O meu maior arrependimento será partir o seu coração, mas eu não desejo que você me veja definhando na doença, enquanto você está em remissão após o transplante. Quero e espero que seja feliz, que realize tudo que o presente tem para lhe oferecer e que você desejar.
Me perdoe pelo meu egoísmo, mas tenha a certeza que lhe amei com todas as células do meu ser (as boas e as ruins), e saiba que fiz isso porque eu prefiro saber que está chorando por um coração partido do quê por alguém que partiu desse mundo, e não se culpe por não ter percebido o que se passava comigo, você fez tudo que podia fazer por mim: me fazer feliz.
Espero que exista algo além daqui, e que eu possa lhe encontrar novamente do outro lado ou em outra vida. Enquanto isso viva o seu melhor presente, por ti e por mim.
Eu só queria que soubesse que eu o amei por esta vida e por toda existência da minha alma.
De quem sempre lhe amou,
Pedro
— AH PEDRO SEU PUTA ARROMBADO!!!!!!!!!!
— Ei Heitor, calma, não precisa gritar assim, o que tá escrito aí.
— Leia tu mesmo irmão.
Enquanto meu irmão João lia a carta eu olhava a vista, Pedro e eu havíamos enterrado aquela lata com alguns objetos que gostaríamos de preservar sobre a nossa existência juntos. Tinha um conjunto de ingresso do cinema, um do parque de diversões, uma foto nossa pulando de paraquedas, um lacre da nossa primeira coca cola dividida e a maldita carta dele.

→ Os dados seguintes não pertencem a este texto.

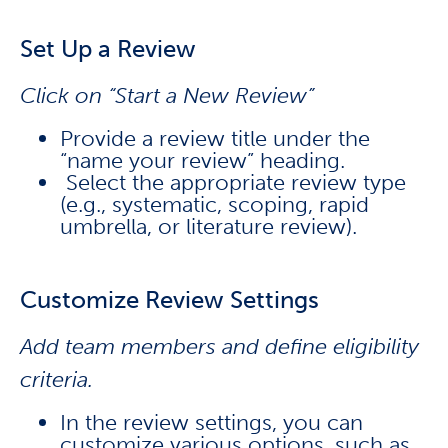
Set Up a Review
Click on “Start a New Review”
Provide a review title under the
“name your review” heading.
Select the appropriate review type
(e.g., systematic, scoping, rapid
umbrella, or literature review).
Customize Review Settings
Add team members and define eligibility
criteria.
In the review settings, you can
customize various options, such as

Ele foi um grande filho da puta por ter escondido a doença de mim, mas ao mesmo tempo eu tenho que lhe agradecer por pensar em deixar que eu mantivesse a melhor memória dele, sorrindo e não sofrendo. Talvez eu tenha sido um péssimo companheiro, afinal eu não percebi o que se passava com ele, mas ele era sempre tão reservado e eu estava tão envolto no meu tratamento que achei que estava tudo bem.

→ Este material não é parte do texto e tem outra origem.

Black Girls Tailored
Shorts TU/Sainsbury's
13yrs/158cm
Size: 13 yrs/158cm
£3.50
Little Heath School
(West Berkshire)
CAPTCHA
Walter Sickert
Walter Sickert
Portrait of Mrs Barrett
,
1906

Quando soube que ele havia morrido me lembrei da capsula enterrada no parque em que nos conhecemos e sabia que iria ter acesso ao mundo que foi somente nosso, ele sabia disso e colocou fragmentos das coisas que nos fizeram felizes, ele sabia que eu iria querer me culpar por não ter percebido.
Ele me conhecia bem.
— Puta merda Heitor!
— É…
— Tu vai ficar bem.
João sabia que eu iria ficar bem, afinal sabia que eu iria viver o meu melhor presente, por mim e pelo meu grande amor.